5. Currency risk: By entering into a forward contract, VHE can lock in the exchange rate for a specific
period, mitigating the risk of currency fluctuations. If the SGD appreciates against the CAD, VHE will
benefit as their revenue in CAD will increase. If the SGD depreciates against the CAD, VHE's revenue
in CAD will decrease. Other financial instruments, such as currency options or swaps, can also be
used to hedge the currency risk.
6. The 90-day terms might be a bit longer than usual but may be acceptable if the buyer is trustworthy
and has a good payment history. As a counteroffer, VHE could suggest 45-day terms, or a
combination of shorter terms and a letter of credit to reduce risk.
7. With the CIF incoterm, the ownership and risk transfer from the seller to the buyer when the goods
are loaded on the vessel at the port of shipment. The advantages for VHE include more control over
the shipping process and insurance coverage. Disadvantages include higher costs and responsibility
for the logistics up to the port of Singapore.

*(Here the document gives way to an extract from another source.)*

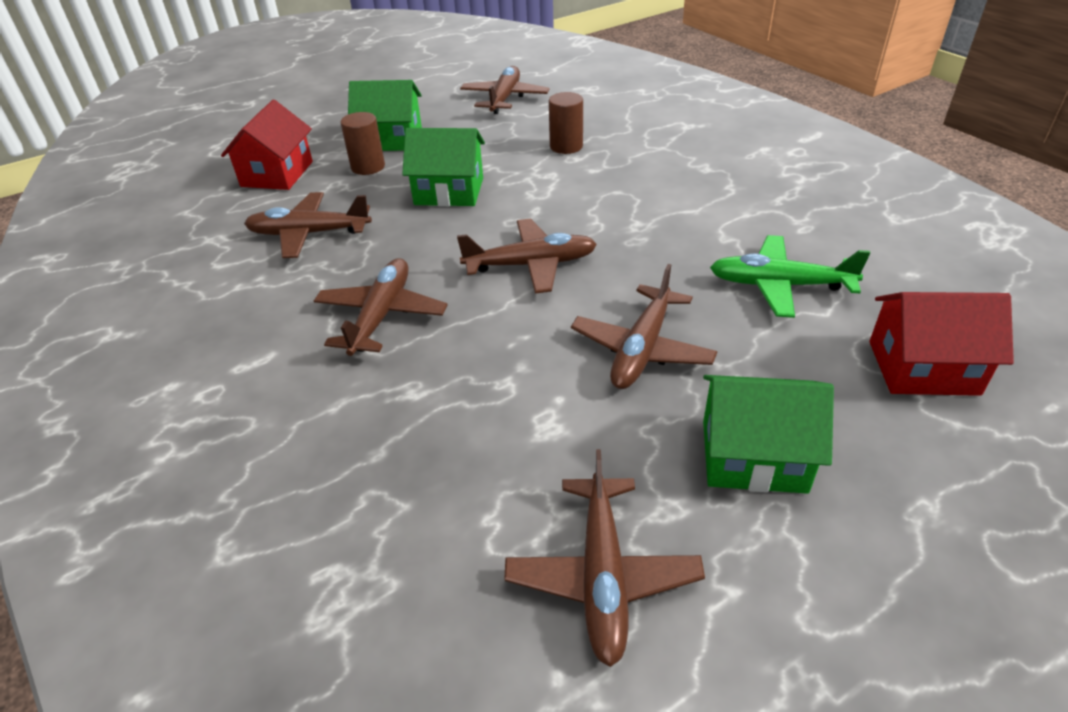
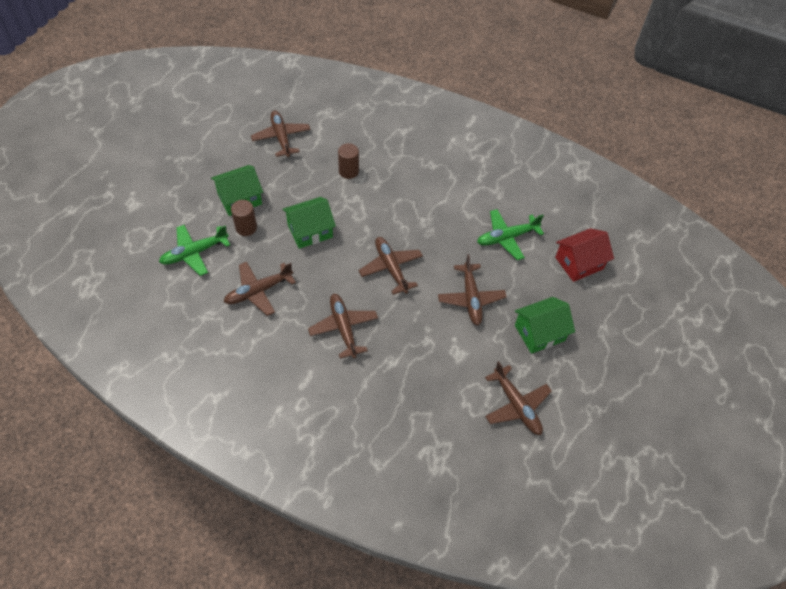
camera: 35 degrees left, 15 degrees up
(277, 174) = (194, 253): red house -> green plane
(531, 265) = (391, 268): brown plane -> brown plane turned 75 degrees counterclockwise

8. To maintain profit margins while accommodating the buyer's request for lower prices, VHE could
explore cost-cutting measures such as:
• Negotiating better deals with suppliers for raw materials, packaging, or other inputs
• Improving production efficiency by investing in new technology or streamlining operations
• Finding more cost-effective shipping options or negotiating better rates with their current
shipping provider
• Considering an alternative Incoterm that shifts more responsibility and cost to the buyer, such
as FOB (Free on Board)
• Additionally, VHE could offer volume discounts based on specific purchase thresholds,
incentivizing the buyer to purchase more products and potentially offsetting the reduced profit
margin per unit. They could also negotiate longer-term contracts with the buyer, which could
provide better predictability in terms of revenue and costs, enabling VHE to plan more
effectively for future production and cost-saving measures.